One of the lessons of life that I’ve been learning lately is that execution does NOT flow naturally from preparation. Actually, the more you prepare, probably the HARDER it is to move on to DOING.
Here’s what I’m experiencing lately in an interesting little object-lesson called "moving aboard our new sailboat." The experience is purely personal, but I think it reveals some things about the mind that are 100% applicable to the professional world.
Preparing is sort of a safe little fantasy world. You tell yourself stories about what is going to happen when you start doing -- the great things that will happen, the ordinary things that will happen, and even the challenging things that will/might happen. Then you get organized for those things. You play out those stories in your mind, and you come up with new stories, and you document and buy and stage things to be ready. But, there is a vast existential chasm between the mental life of these stories and the real life of...well, living.
One of the hooks in preparing that makes it so sticky is similar to the old adage about life: the more you know, the more you realize how little you know. In planning/preparation, it’s easy to get into the mindset of trying to prepare for everything. It’s a fool’s errand, but it catches many people in its grasp -- because (1) it seems responsible and (2) it does not actually carry the risk of DOING.

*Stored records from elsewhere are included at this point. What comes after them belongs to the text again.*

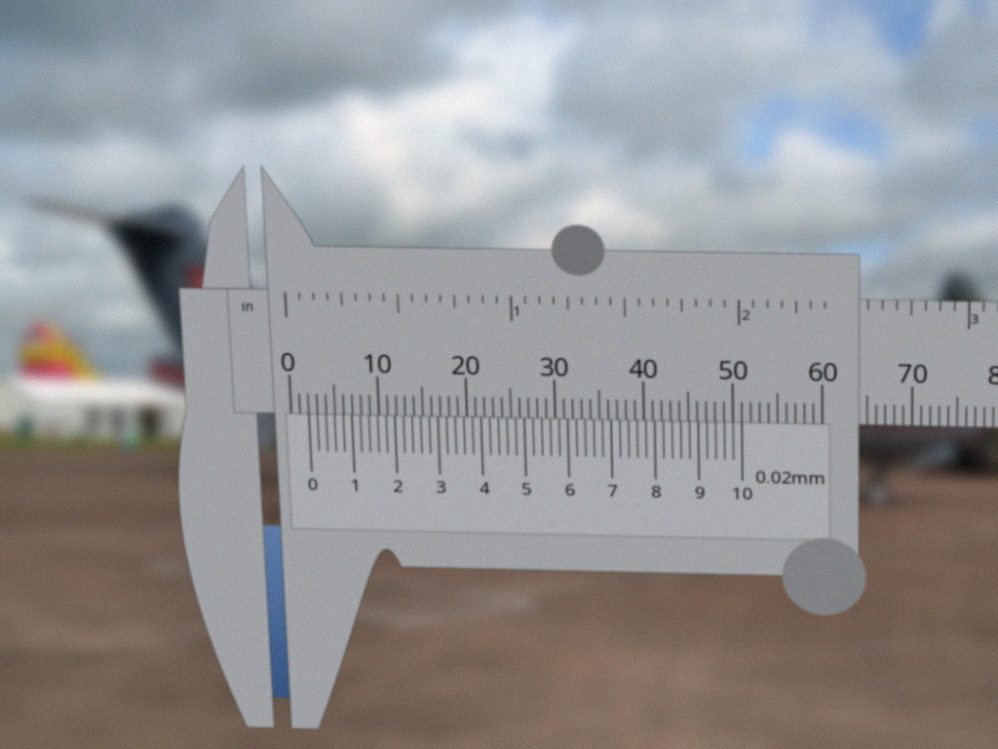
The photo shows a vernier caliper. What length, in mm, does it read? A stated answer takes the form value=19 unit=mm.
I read value=2.0 unit=mm
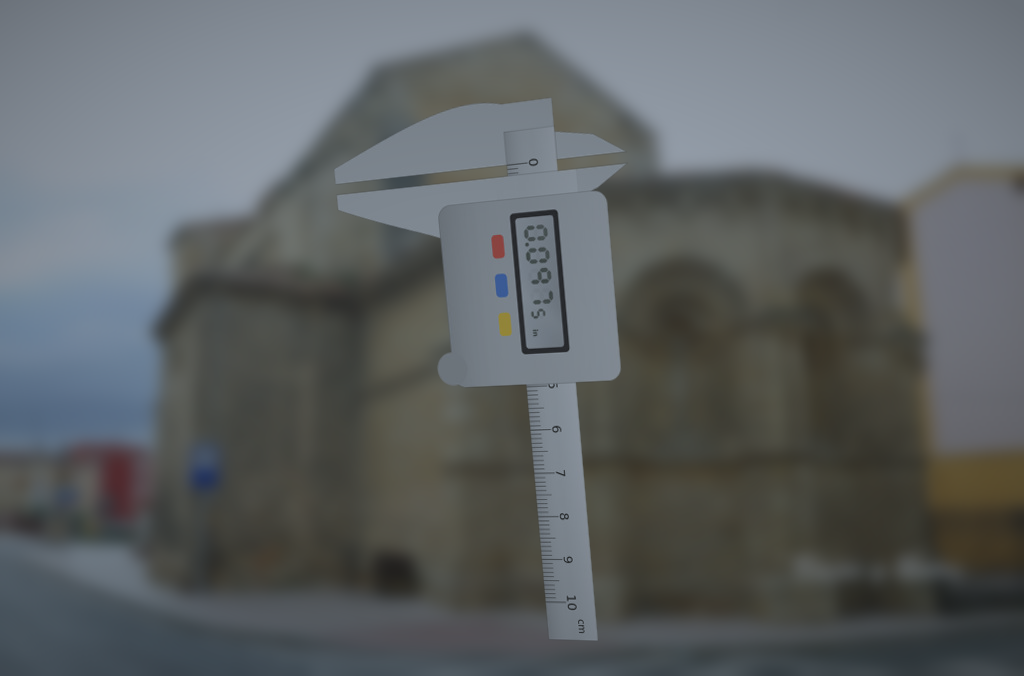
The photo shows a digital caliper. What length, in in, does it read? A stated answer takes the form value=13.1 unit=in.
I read value=0.0975 unit=in
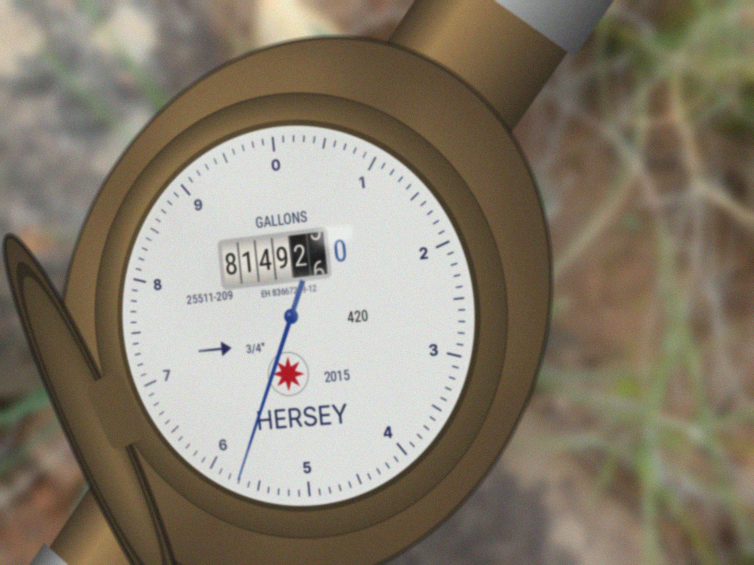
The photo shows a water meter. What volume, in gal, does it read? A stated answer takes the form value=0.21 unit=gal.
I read value=8149255.7 unit=gal
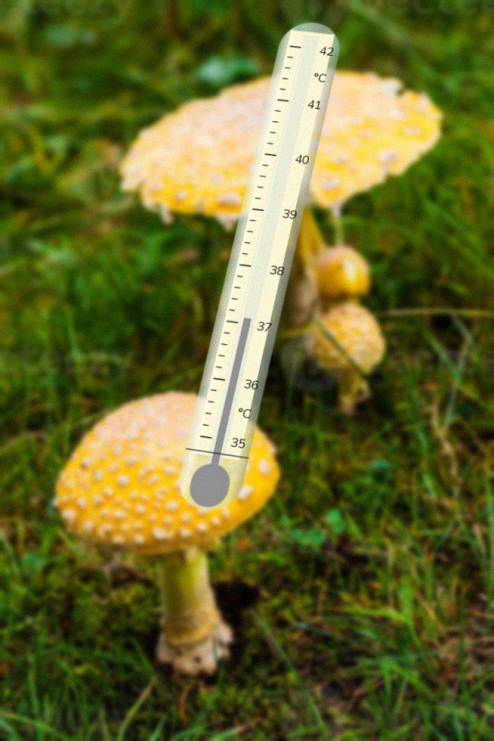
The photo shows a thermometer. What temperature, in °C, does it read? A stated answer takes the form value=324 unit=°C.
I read value=37.1 unit=°C
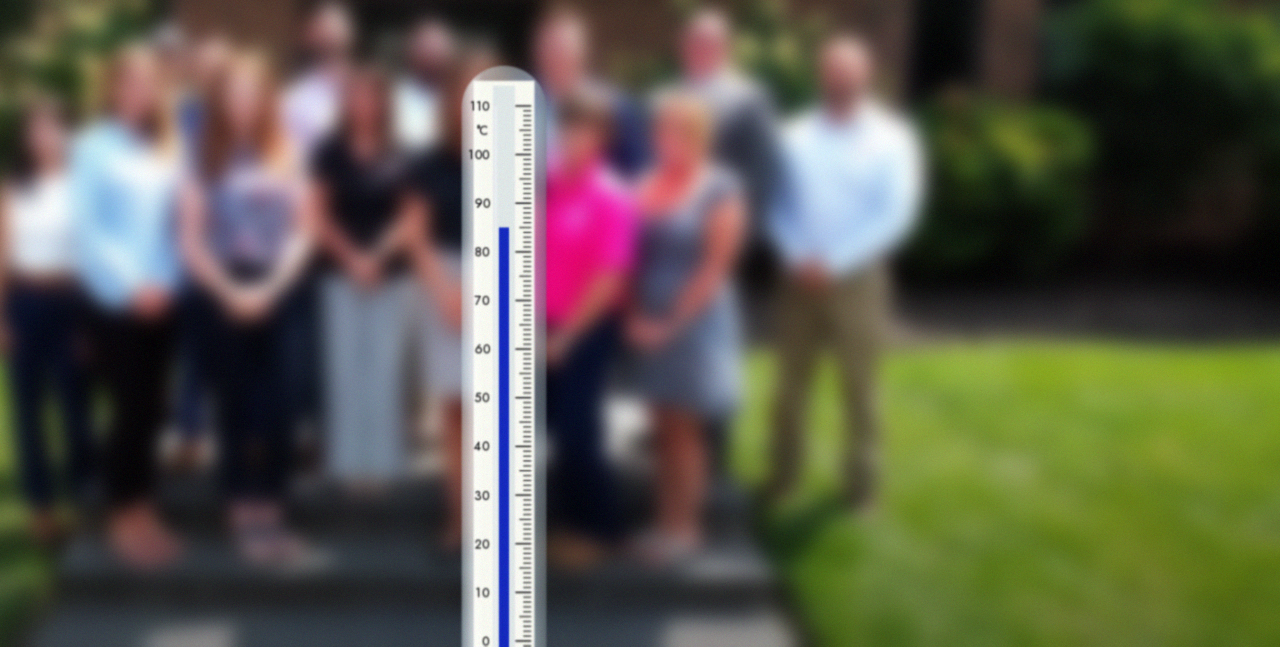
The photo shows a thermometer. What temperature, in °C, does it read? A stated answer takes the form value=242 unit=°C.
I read value=85 unit=°C
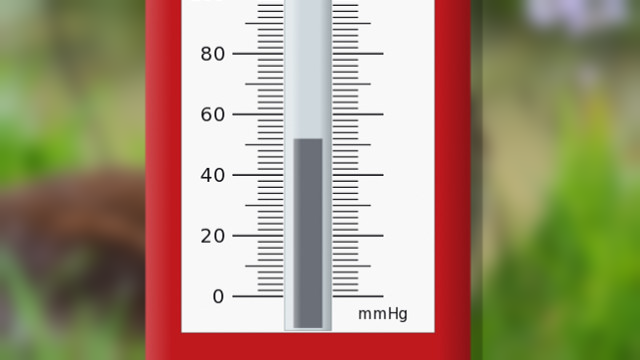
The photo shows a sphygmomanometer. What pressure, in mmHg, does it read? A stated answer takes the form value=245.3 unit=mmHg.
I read value=52 unit=mmHg
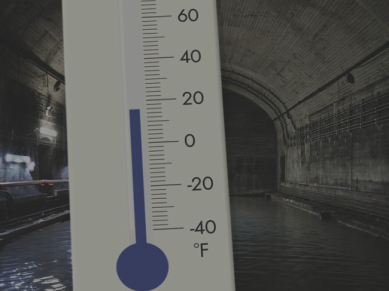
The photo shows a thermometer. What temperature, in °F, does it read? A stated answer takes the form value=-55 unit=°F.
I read value=16 unit=°F
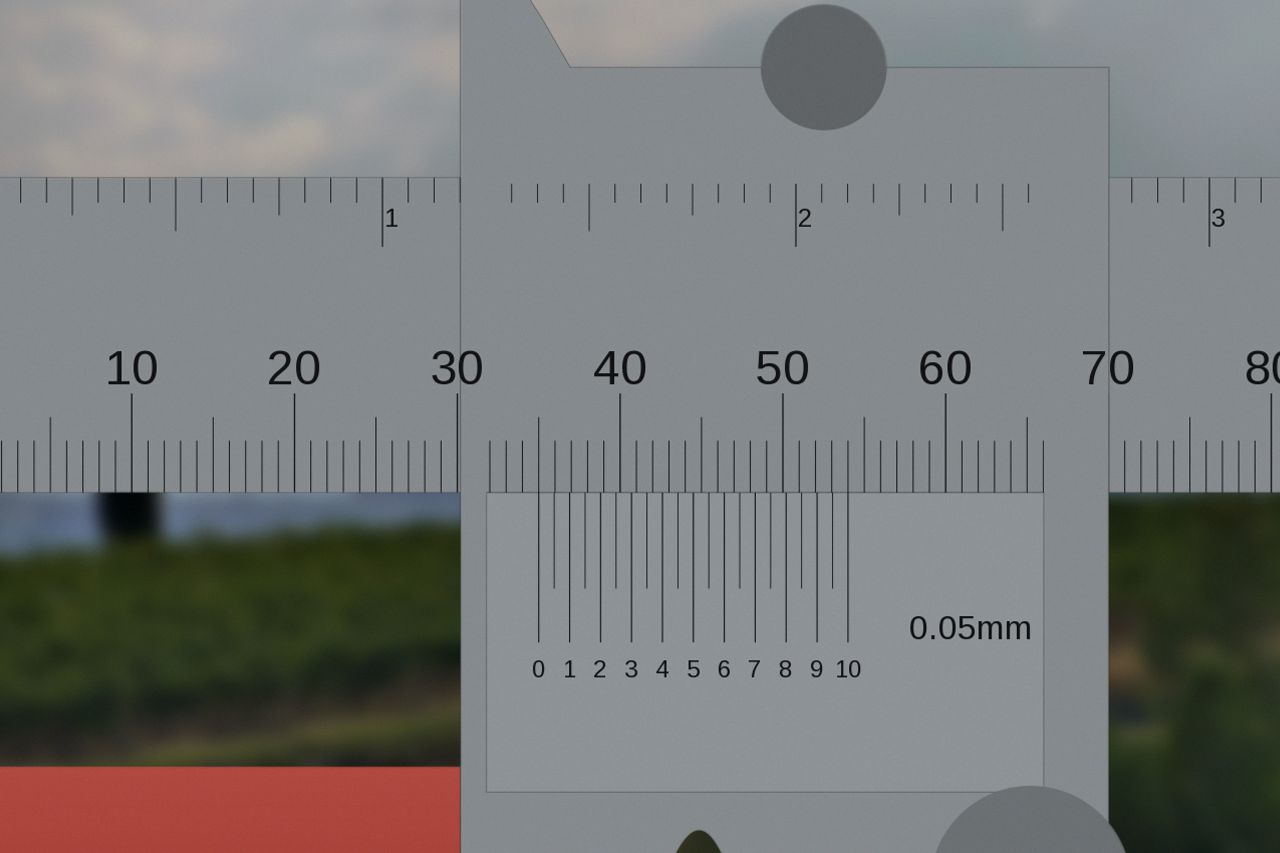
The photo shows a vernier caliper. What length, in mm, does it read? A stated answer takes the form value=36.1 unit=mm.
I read value=35.0 unit=mm
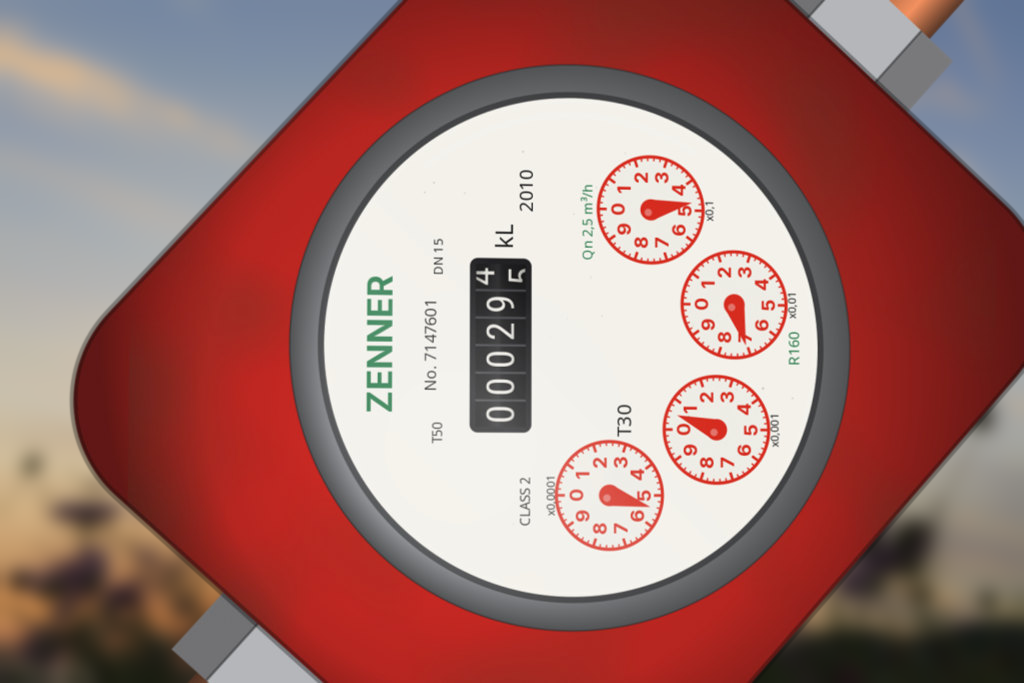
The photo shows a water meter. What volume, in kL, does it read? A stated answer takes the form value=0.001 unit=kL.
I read value=294.4705 unit=kL
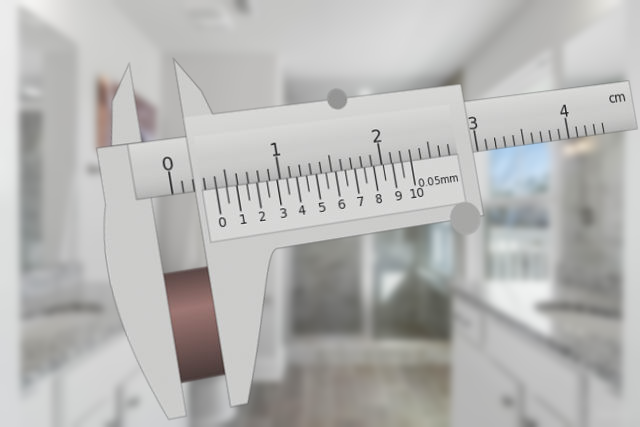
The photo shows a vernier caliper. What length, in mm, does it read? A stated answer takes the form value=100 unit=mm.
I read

Anyone who has worked in large companies has seen this phenomenon: over-planning, over-preparing -- because you can always justify your preparation as prudent in the face of some bogey-man risk...but REALLy because you are petrified of walking across the threshold from your fantasy world into the real world, because deep down you know that the real world is going to be different from the predictable world of “planning.”
At some point, after you’ve read the manual on switching power sources for the refrigerator
between shore power and generator power, you actually have to ... FLIP SOME SWITCHES AND HOPE YOU DON”T BLOW UP SOMETHING. You have to crank the generator, which means you have to do a few other things. You have to route power to places and turn on pumps for heat exchangers and other things. And, either your plan works and you can have ice cream while at anchor off Saba, or it doesn’t and you are buying lots of expensive new gear. But, here’s the mindset that matters:
If I am reasonably smart and reasonably prepared and have a reasonable idea for how to do something, I WANT TO KNOW THAT IT WORKS IN THE REALWORLD...NOW. You have to reach out and flip some switched -- not stupidly and randomly, but still you have to flip them -- and SEE WHAT HAPPENS.
Either you will find that you are in fact prepared, or you will find that you were living in Plato’s cave. From where I sit today, either of these outcomes is superior to admiring shadows on the wall.